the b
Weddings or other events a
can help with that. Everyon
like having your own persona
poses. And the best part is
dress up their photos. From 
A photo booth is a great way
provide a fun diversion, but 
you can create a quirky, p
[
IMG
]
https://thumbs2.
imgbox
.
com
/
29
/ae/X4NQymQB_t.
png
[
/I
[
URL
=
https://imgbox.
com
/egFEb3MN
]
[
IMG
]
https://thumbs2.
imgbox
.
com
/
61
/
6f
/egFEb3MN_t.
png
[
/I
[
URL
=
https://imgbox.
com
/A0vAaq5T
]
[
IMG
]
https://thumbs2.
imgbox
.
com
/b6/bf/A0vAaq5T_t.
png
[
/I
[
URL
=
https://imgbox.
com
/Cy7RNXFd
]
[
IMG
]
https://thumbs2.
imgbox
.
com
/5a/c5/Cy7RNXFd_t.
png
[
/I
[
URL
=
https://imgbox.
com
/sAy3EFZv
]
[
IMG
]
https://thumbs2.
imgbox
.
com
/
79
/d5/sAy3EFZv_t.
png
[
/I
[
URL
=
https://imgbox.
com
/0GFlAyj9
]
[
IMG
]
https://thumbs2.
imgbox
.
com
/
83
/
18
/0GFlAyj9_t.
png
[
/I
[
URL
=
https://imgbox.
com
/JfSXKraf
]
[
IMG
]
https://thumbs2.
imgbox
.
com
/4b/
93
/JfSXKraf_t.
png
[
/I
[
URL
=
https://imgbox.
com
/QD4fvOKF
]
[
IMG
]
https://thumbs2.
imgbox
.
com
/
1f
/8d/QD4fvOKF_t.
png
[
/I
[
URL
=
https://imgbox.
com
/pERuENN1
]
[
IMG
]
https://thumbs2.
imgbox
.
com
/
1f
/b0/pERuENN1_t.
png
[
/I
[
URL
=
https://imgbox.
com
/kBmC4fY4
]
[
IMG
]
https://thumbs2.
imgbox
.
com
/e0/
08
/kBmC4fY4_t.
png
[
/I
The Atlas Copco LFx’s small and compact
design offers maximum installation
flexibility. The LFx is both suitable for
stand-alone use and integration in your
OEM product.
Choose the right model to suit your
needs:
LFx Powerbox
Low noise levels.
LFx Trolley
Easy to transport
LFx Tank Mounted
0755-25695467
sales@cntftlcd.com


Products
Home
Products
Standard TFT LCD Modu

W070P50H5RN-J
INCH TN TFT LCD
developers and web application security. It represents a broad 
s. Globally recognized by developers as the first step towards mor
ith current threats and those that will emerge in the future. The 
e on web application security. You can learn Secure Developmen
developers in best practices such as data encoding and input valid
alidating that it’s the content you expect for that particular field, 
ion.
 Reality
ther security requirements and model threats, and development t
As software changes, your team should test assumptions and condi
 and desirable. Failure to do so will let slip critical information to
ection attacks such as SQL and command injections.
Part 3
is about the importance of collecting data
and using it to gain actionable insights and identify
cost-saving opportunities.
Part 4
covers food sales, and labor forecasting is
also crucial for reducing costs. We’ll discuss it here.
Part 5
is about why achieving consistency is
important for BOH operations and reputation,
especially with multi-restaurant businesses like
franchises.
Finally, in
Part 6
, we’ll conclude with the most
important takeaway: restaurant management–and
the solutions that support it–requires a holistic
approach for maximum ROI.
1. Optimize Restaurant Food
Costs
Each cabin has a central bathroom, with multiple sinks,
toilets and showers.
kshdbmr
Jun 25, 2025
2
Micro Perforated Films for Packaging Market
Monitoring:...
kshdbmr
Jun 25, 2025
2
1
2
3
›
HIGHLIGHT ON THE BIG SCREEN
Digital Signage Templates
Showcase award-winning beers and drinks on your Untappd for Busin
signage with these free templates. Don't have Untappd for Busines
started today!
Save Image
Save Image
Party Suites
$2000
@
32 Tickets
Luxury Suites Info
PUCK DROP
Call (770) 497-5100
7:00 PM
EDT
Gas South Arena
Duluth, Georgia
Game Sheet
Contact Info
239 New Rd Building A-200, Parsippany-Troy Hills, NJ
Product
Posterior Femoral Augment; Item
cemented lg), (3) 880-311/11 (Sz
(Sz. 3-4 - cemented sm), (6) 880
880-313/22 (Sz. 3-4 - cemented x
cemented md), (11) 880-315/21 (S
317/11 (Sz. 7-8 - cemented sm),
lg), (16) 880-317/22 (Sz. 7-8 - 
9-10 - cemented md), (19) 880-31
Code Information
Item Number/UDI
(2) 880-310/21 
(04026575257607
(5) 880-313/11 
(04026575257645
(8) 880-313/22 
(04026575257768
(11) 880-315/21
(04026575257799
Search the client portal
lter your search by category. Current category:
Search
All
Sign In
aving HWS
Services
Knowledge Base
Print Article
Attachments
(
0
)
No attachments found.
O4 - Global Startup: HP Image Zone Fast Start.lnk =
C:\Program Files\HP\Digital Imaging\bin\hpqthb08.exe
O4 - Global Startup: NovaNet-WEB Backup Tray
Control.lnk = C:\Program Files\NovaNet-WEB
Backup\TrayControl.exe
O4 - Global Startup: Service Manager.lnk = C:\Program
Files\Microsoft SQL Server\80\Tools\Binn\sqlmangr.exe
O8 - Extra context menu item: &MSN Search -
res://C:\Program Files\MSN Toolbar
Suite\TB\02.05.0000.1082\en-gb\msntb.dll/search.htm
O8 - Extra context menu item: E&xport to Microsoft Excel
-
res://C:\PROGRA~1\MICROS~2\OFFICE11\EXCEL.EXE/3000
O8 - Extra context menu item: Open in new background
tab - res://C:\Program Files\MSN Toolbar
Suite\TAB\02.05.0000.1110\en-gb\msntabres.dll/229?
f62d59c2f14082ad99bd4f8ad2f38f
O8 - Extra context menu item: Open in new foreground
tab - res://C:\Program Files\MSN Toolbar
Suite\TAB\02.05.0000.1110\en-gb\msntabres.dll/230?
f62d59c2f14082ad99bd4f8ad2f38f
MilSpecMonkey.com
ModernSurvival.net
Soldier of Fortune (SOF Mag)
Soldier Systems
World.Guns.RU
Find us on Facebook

→ Задание
Соберите из записей выше все строки, где встречается слово «your». Перепишите каждую такую строку целиком, ничего в ней не меняя.

→ Ответ
like having your own persona
stand-alone use and integration in your
Choose the right model to suit your
As software changes, your team should test assumptions and condi
Showcase award-winning beers and drinks on your Untappd for Busin
lter your search by category. Current category:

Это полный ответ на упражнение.